One landlord's woes

“I had no choice”, says Mr Muthu (not his real name), “I had to rent out my 3-room flat because I lost my job and could not pay even the minimum monthly payments to the bank”. He has got to pay the bank about $750 every month for the mortgage he still owes.

“I only have a room-rental agreement with my tenants”, says Mr Muthu. He says that if he makes a contractual agreement to rent out the whole flat, then he would have to pay higher 10% property tax (as compared to 4% for owner-occupied residences) which will eat into his real income from renting his flat.

Mr Muthu resorted to renting out his flat when the restaurant he was working at as an Assistant Manager decided to retrench him in May last year. He was unable to find another job which paid him close to his last earned salary while his wife who works as a sales assistant brings home less than a thousand dollars a month. The couple has to support three school-going children too.

Their circumstances led to Mr Muthu and his family to become part of the statistics of people sub-letting their HDB flats. Fortunately, his brother took them in. They now squeeze into a common room in his brother’s 5-room flat.

However, Mr Muthu laments, “In my brother’s house, my wife, children and I are second-class”. He pays his brother $600 as compensation, but claims that his brother often chides him and his children for running up the utilities costs. Tension among family members is quite evident. According to him, his children and his brother’s children (who used to be very close) do not even play together now.

“Now, we cannot even watch television together as a family. When there is no school and when we are not working, we go out and only come back home when it is time to sleep”, says Mr Muthu. What’s worse is, his brother has been threatening recently to put Mr Muthu’s family out due to a misunderstanding. “If that happens, I don’t know what I will do or where I will go”, he said.

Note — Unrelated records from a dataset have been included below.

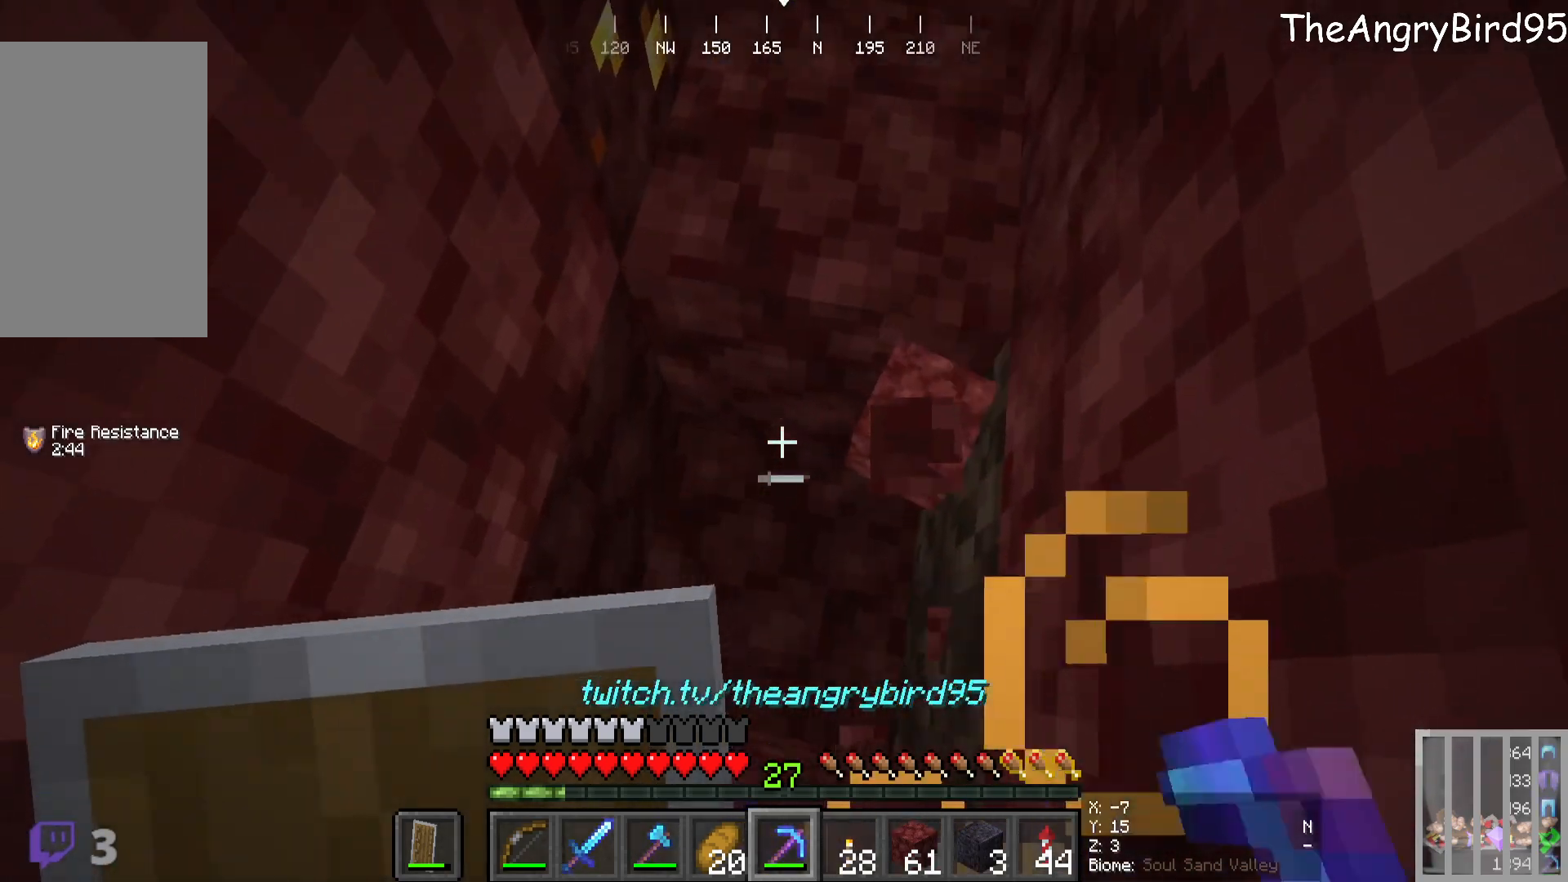
{"keys": ["s"], "mouse": [], "events": [[316, "s", "down"]]}
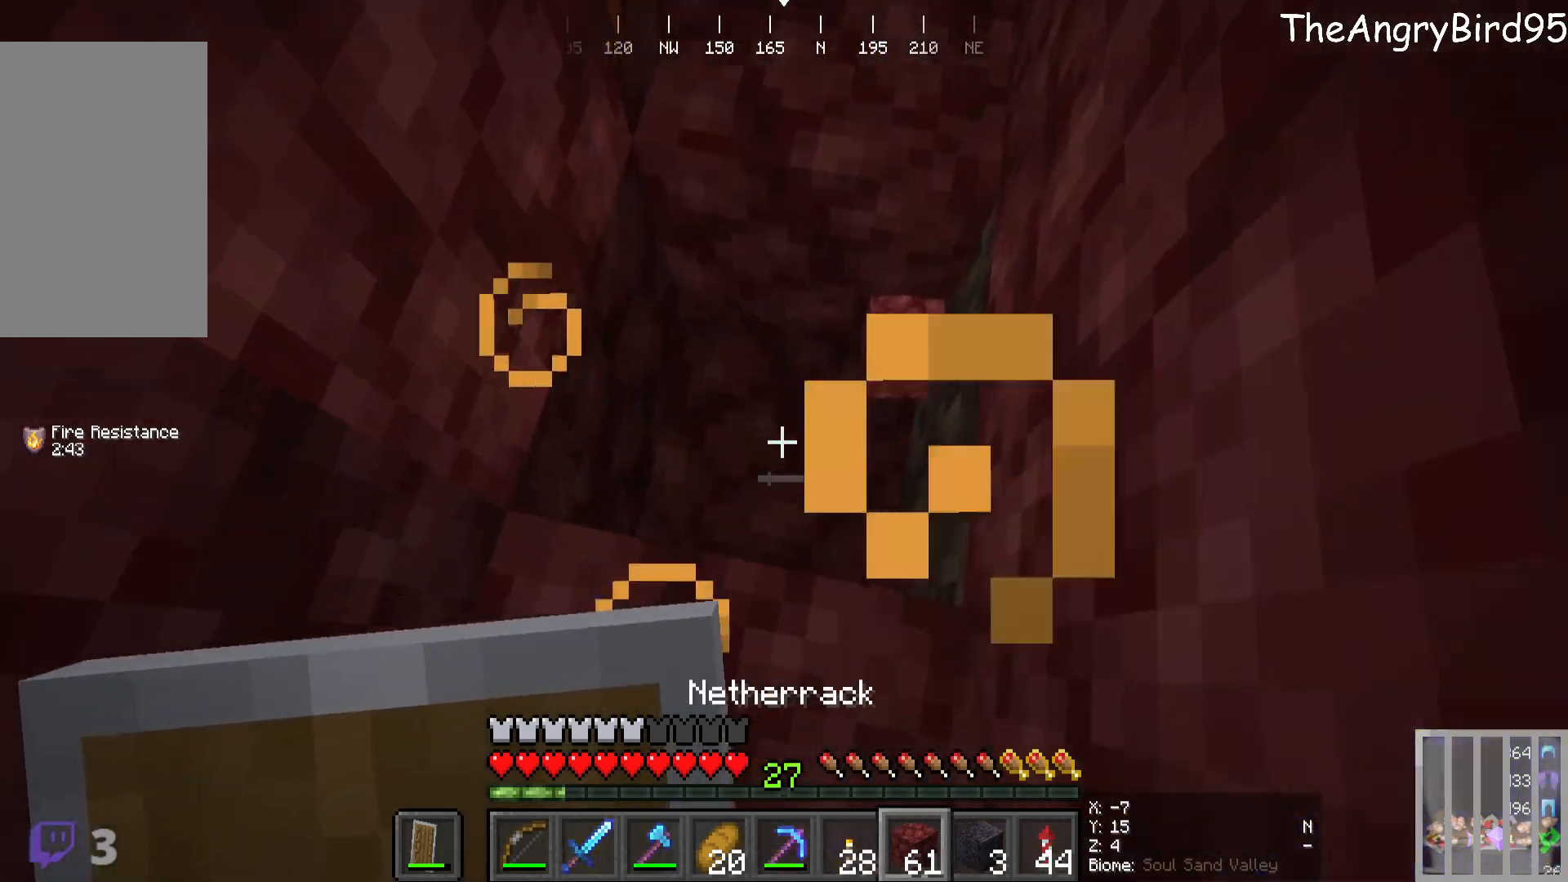
{"keys": [], "mouse": [], "events": [[16, "s", "up"], [266, "mouse_right", "down"], [416, "mouse_right", "up"]]}
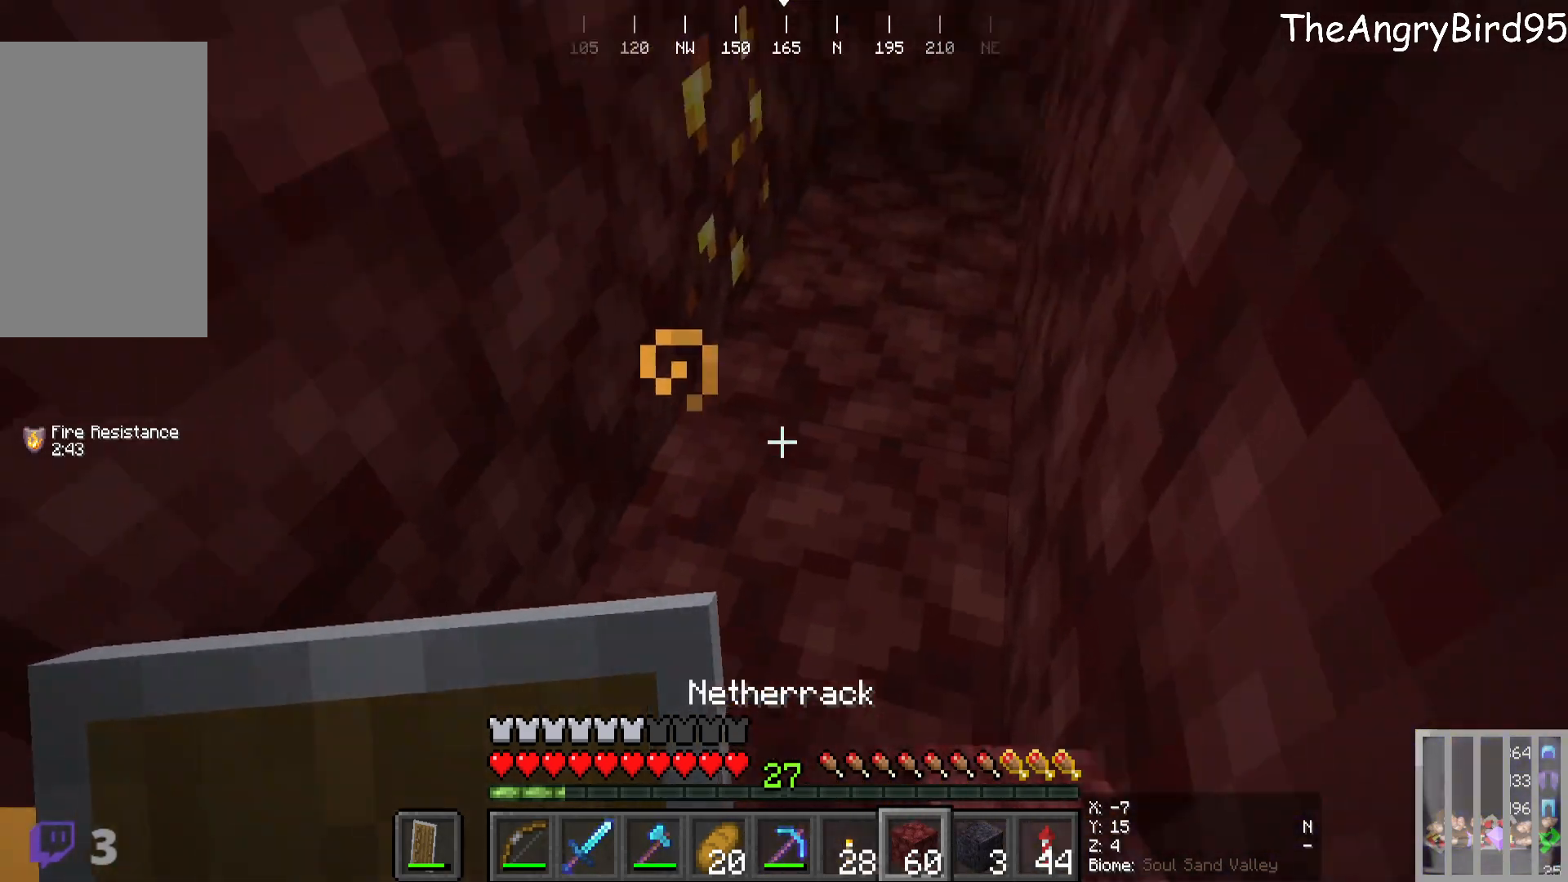
{"keys": [], "mouse": [], "events": []}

Mr Muthu now works part-time as a security guard. He looks forward to the day he can go back to his own flat with his family. “If I can find a better paying job, I will go back. But I am almost 50 and the hospitality industry is looking for younger workers to be in management. I even tried the Integrated Resort but they were only recruiting housekeepers, waiters and cleaners. Looks like I have to live like this for some time”, grieves Mr Muthu.